Так вот, Гийоме говорит: „Ей-богу, я такое сумел, что ни одной скотине не под силу“[52]. Мне также приходит на память высказывание Неистового Коня, вождя племени сиу: „Воин — а воин всегда был образцом мужества — это тот, кто в одиночку может пройти сквозь снежную бурю“. Вероятно, нет нужды напоминать вдумчивому читателю, что если, рассуждая о страхе, мы вместо слова „опасность“ будем использовать слово „трудность“, то понятие храбрости приобретет более широкий, доступный и ясный смысл. Лень ведь тоже можно назвать своего рода трусостью. Тогда мы поймем, почему испанский писатель Бальтасар Грасиан называл Веласкеса „отважным художником“: он брался за картину решительно и без оглядок.

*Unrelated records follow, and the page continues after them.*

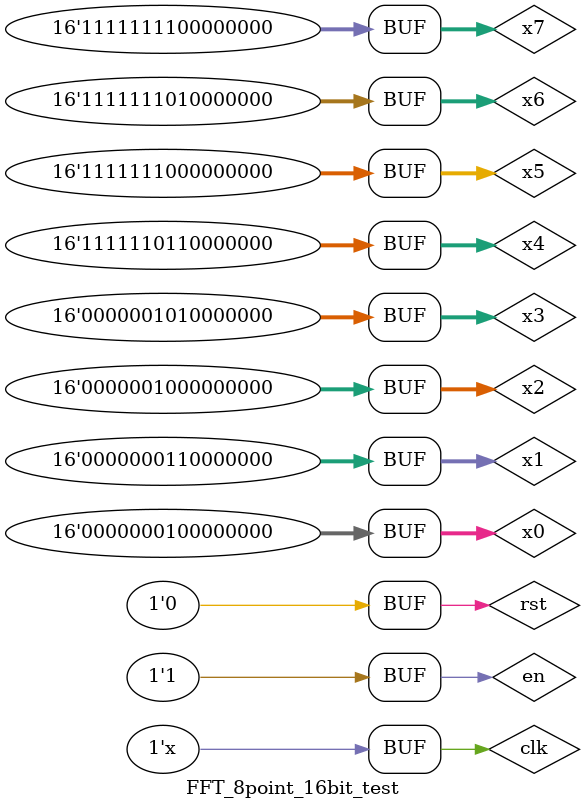
<source format=v>
`timescale 1ns / 1ps


module FFT_8point_16bit_test;

	// Inputs
	reg [15:0] x0;
	reg [15:0] x1;
	reg [15:0] x2;
	reg [15:0] x3;
	reg [15:0] x4;
	reg [15:0] x5;
	reg [15:0] x6;
	reg [15:0] x7;
	reg en;
	reg clk;
	reg rst;

	// Outputs
	wire [15:0] r7;
	wire [15:0] r6;
	wire [15:0] r5;
	wire [15:0] r4;
	wire [15:0] r3;
	wire [15:0] r2;
	wire [15:0] r1;
	wire [15:0] r0;
	wire [15:0] i7;
	wire [15:0] i6;
	wire [15:0] i5;
	wire [15:0] i4;
	wire [15:0] i3;
	wire [15:0] i2;
	wire [15:0] i1;
	wire [15:0] i0;

	// Instantiate the Unit Under Test (UUT)
	FFT_8point_16bit uut (
		.x0(x0), 
		.x1(x1), 
		.x2(x2), 
		.x3(x3), 
		.x4(x4), 
		.x5(x5), 
		.x6(x6), 
		.x7(x7), 
		.en(en), 
		.clk(clk), 
		.rst(rst), 
		.r7(r7), 
		.r6(r6), 
		.r5(r5), 
		.r4(r4), 
		.r3(r3), 
		.r2(r2), 
		.r1(r1), 
		.r0(r0), 
		.i7(i7), 
		.i6(i6), 
		.i5(i5), 
		.i4(i4), 
		.i3(i3), 
		.i2(i2), 
		.i1(i1), 
		.i0(i0)
	);
	always #10 clk=~clk;
	initial begin
		// Initialize Inputs
		x0 = 256;
		x1 = 384;
		x2 = 512;
		x3 = 640;
		x4 = 64896;
		x5 = 65024;
		x6 = 65152;
		x7 = 65280;
		en = 1;
		clk = 0;
		rst = 0;

		// Wait 100 ns for global reset to finish
		#100;
        
		// Add stimulus here

	end
      
endmodule


</source>
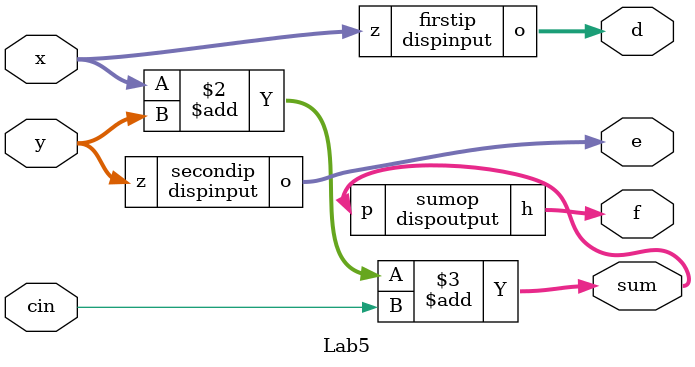
<source format=v>

module dispinput(z,o);
 input [3:0]z;
	output reg [13:0]o;
 always @(z)
begin
 case(z)
 4'b0000 : o= 14'b11111110000001;
 4'b0001 : o= 14'b11111111001111;
 4'b0010 : o= 14'b11111110010010;
 4'b0011 : o= 14'b11111110000110;
 4'b0100 : o= 14'b11111111001100;
 4'b0101 : o= 14'b11111110100100;
 4'b0110 : o= 14'b11111110100000;
 4'b0111 : o= 14'b11111110001111;
 4'b1000 : o= 14'b11111110000000;
 4'b1001 : o= 14'b11111110000100;
 4'b1010 : o= 14'b10011110000001;
 4'b1010 : o= 14'b10011111001111;
 4'b1100 : o= 14'b10011110010010;
 4'b1101 : o= 14'b10011110000110;
 4'b1110 : o= 14'b10011111001100;
 4'b1111 : o= 14'b10011110100100;
 
 endcase
 end
 endmodule
 


module dispoutput(p,h);
 input [4:0]p;
 output reg[13:0]h;
 always @(p)
 begin
 case(p)
 5'b00000: h= 14'b11111110000001;
 5'b00001: h= 14'b11111111001111;
 5'b00010: h= 14'b11111110010010;
 5'b00011: h= 14'b11111110000110;
 5'b00100: h= 14'b11111111001100;
 5'b00101: h= 14'b11111110100100;
 5'b00110: h= 14'b11111110100000;
 5'b00111: h= 14'b11111110001111;
 5'b01000: h= 14'b11111110000000;
 5'b01001: h= 14'b11111110000100;
 5'b01010: h= 14'b10011110000001;
 5'b01010: h= 14'b10011111001111;
 5'b01100: h= 14'b10011110010010;
 5'b01101: h= 14'b10011110000110;
 5'b01110: h= 14'b10011111001100;
 5'b01111: h= 14'b10011110100100;
 5'b10000: h= 14'b10011110100000;
 5'b10001: h= 14'b10011110001111;
 5'b10010: h= 14'b10011110000000;
 5'b10011: h= 14'b10011110000100;
 5'b10100: h= 14'b00100100000001;
 5'b10101: h= 14'b00100101001111;
 5'b10110: h= 14'b00100100010010;
 5'b10111: h= 14'b00100100000110;
 5'b11000: h= 14'b00100101001100;
 5'b11001: h= 14'b00100100100100;
 5'b11010: h= 14'b00100100100000;
 5'b11011: h= 14'b00100100001111;
 5'b11100: h= 14'b00100100000000;
 5'b11101: h= 14'b00100100000100;
 5'b11110: h= 14'b00001100000001;
 5'b11111: h= 14'b00001101001111;
 endcase
 end
 endmodule

module Lab5(x,y,cin,sum,d,e,f);
input [3:0] x,y;
input cin;
output reg [4:0] sum;
output [13:0]d ,e,f;

always@(*)
begin
sum = x+y+cin;
end

dispinput firstip(x,d);
dispinput secondip(y,e);
dispoutput sumop(sum,f);
endmodule




</source>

Я неоднократно утверждал, что у человека поиски счастья носят драматический характер, так как он раздираем двумя противоречивыми стремлениями: к благополучию и к преодолению. Нам хочется уюта, но одновременно хочется совершить нечто, достойное гордости и восхищения. Мы жаждем дела, способного придать смысл, пусть даже иллюзорный, нашему существованию. Нелегко примирить непримиримое: возводить дом и одновременно отдыхать в нем, укрыться в порту и одновременно бороздить моря. Иначе говоря, нам хочется бежать от тревоги и одновременно бросить ей вызов. Настойчивый поиск благополучия питает страх, превращает человека в покорное домашнее животное, ведь покорность так удобна, она позволяет забыть все опасения. Храбрость, напротив, освобождает, но — вот незадача — лишает покоя. В сонном котенке пробуждается свободный зверь, чье существование, без сомнения, не слишком удобно: ни тебе домашнего тепла, ни постельки, ни еды по часам, ни ласковых слов. Храбрость гонит нас на неприютные просторы, туда, где воля и раздолье.